I run to nearly at her. She goes to hug me but I say, “No, I’m all painty.”

She laughs, she undoes my apron and drops it on the table. She holds me hard all over but I keep my sticky hands and foot away. “I wouldn’t know you,” she says to my head.

“Why you wouldn’t—?”

“I guess it’s your hair.”

“Look, I have some long in a bracelet, but it keeps getting catched on things.”

“Can I have it?”

“Sure.”

The bracelet gets some paint on it sliding off my wrist. Ma puts it on hers. She looks different but I don’t know how. “Sorry I made you red on your arm.” “It’s all washable,” says Grandma, coming in.

“You didn’t tell him I was coming?” asks Ma, giving her a kiss.

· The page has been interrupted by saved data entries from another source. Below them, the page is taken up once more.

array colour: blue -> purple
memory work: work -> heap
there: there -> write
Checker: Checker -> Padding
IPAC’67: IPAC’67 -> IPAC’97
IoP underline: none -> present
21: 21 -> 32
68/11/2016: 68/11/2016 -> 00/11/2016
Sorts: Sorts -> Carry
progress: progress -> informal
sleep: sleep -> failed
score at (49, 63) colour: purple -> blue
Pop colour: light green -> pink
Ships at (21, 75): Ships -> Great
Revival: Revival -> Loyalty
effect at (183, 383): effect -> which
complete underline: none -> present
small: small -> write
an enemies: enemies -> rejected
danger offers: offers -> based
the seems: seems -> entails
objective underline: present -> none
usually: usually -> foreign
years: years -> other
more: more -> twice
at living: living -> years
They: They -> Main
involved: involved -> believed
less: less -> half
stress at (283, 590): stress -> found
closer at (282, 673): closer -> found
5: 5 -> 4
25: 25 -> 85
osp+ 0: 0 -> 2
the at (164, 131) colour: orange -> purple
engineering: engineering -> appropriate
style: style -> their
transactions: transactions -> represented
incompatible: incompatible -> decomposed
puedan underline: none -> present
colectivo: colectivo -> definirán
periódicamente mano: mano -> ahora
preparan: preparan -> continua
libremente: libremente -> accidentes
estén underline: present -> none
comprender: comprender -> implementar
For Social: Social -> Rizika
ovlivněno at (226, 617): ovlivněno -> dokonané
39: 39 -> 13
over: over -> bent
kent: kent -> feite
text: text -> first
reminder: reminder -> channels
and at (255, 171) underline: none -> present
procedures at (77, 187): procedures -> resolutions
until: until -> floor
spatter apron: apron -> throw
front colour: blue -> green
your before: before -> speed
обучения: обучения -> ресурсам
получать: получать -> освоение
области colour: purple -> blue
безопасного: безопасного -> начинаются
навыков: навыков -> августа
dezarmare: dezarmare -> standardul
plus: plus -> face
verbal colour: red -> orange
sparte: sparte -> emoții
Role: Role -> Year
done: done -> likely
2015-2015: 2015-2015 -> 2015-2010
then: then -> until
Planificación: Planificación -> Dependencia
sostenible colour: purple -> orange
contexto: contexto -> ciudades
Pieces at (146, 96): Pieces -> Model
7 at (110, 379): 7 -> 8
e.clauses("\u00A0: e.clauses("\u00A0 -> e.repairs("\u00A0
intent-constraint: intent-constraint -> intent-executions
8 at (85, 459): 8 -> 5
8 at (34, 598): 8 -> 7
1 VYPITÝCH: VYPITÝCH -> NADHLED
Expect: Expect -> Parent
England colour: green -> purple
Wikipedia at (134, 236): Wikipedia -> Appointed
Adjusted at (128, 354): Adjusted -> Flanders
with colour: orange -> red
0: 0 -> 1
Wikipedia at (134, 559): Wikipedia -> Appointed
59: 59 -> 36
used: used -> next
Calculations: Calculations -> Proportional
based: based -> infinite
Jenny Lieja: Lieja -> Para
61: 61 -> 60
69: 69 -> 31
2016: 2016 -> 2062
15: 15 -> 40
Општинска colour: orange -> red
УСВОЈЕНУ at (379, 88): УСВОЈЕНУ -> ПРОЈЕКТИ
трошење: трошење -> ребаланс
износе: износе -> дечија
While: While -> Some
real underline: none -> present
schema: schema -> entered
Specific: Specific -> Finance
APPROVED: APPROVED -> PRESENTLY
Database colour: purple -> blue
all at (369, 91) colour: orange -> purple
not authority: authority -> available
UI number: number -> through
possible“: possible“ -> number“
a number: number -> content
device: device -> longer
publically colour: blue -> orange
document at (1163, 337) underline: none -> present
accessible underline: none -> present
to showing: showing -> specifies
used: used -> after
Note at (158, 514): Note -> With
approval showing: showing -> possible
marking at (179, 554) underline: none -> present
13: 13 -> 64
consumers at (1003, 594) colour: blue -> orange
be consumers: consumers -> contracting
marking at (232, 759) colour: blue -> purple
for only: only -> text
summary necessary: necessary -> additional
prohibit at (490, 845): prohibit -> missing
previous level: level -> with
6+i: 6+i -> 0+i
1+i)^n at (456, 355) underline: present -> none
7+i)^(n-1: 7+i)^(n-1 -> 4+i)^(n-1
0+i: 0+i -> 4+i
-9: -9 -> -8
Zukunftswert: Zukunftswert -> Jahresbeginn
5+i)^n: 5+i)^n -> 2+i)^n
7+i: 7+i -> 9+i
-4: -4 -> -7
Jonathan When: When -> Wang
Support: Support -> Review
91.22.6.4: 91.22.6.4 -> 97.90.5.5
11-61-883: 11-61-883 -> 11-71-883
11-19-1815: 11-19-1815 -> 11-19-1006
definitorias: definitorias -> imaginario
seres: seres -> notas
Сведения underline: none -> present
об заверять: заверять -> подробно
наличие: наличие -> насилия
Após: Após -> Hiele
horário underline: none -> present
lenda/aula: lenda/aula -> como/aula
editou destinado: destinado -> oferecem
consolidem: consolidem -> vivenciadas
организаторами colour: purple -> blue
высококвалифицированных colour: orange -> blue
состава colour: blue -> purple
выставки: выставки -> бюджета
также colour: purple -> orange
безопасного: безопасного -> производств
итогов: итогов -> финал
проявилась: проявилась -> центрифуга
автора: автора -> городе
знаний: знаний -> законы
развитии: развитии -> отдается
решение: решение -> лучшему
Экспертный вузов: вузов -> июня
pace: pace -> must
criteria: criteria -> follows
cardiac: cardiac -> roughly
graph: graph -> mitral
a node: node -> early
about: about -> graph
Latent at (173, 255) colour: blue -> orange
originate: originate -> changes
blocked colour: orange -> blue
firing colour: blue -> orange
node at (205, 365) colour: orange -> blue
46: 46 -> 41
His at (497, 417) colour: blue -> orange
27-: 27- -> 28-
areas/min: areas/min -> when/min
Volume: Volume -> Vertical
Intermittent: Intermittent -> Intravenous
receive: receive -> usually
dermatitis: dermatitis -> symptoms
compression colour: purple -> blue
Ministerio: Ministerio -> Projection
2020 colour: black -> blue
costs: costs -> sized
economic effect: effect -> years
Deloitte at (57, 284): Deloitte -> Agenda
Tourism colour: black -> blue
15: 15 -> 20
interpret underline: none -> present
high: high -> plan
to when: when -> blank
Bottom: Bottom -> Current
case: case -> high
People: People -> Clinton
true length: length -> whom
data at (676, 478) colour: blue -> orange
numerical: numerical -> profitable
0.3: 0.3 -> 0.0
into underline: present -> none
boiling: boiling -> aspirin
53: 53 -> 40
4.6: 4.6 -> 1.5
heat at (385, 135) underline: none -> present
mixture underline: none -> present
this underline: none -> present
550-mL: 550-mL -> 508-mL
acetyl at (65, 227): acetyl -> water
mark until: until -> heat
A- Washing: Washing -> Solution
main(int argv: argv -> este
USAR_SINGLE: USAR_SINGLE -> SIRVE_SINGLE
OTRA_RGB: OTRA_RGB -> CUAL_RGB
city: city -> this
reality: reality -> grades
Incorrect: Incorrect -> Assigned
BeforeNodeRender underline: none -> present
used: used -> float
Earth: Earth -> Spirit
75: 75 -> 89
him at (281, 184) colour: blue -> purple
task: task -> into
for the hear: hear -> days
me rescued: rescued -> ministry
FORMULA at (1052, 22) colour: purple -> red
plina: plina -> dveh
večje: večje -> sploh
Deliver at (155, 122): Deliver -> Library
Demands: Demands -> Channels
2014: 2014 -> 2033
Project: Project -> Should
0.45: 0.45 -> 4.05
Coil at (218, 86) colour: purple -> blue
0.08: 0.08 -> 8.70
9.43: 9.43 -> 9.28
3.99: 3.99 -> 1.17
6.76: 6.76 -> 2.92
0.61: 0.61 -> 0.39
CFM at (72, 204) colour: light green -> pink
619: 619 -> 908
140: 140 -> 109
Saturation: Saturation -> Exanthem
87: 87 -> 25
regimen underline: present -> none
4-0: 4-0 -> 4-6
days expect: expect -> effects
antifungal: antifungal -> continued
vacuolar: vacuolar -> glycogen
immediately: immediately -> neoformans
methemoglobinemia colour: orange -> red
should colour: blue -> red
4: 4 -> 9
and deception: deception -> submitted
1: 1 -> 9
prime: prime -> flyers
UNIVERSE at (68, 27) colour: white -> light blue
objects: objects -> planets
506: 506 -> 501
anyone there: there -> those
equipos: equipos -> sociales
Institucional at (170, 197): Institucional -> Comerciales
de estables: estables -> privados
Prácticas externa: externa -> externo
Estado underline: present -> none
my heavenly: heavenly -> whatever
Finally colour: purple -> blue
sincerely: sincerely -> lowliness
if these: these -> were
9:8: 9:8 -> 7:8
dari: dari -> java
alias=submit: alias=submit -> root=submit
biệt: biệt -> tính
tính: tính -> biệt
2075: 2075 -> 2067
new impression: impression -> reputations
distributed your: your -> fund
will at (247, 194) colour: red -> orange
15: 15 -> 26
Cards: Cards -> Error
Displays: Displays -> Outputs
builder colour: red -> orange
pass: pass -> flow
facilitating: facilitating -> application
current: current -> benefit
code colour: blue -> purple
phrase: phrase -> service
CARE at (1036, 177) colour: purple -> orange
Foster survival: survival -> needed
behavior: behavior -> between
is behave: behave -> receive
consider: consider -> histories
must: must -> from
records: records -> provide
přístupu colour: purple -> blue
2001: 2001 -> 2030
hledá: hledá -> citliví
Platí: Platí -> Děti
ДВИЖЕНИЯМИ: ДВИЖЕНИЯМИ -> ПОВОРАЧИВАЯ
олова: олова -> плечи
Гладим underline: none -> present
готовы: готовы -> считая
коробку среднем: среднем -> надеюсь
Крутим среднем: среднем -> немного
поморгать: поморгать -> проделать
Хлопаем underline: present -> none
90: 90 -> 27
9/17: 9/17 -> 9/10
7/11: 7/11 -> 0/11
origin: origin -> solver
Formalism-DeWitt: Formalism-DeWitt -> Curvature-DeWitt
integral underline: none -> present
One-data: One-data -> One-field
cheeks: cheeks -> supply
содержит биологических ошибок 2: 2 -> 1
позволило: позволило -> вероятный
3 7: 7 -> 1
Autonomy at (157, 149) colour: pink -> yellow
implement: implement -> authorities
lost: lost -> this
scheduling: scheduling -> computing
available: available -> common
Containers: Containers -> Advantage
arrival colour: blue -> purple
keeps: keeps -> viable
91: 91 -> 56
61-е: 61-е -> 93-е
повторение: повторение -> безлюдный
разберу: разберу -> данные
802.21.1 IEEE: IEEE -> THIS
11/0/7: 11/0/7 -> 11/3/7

“Ithought it best not,incase of a hitch.”

“There’s no hitches.”

“Good to hear it.” Grandma wipes her eyes and starts cleaning the paint up. “Now, Jack’s been sleeping on a blow-up mattress in our room, but I can make you up a bed on the couch . . .”

“Actually, we better head off.”

Grandma stands still for a minute. “You’ll stay for a bit of supper?”

“Sure,” says Ma.

Steppa makes pork chops with risotto, I don’t like the bone bits but I eat all the rice and scrape the sauce with my fork. Steppa steals a bit of my pork.

“Swiper no swiping.”

He groans, “Oh, man!”

Grandma shows me a heavy book with kids she says were Ma and Paul when they were small. I’m working on believing, then I see one of the girl on a beach, the one Grandma and Steppa took me there, and her face is Ma’s exact face. I show Ma.

“That’s me, all right,” she says, turning the page. There’s one of Paul waving out of a window in a gigantic banana that’s actually a statue, and one of them both eating ice cream in cones with Grandpa but he looks different and Grandma too, she has dark hair in the picture.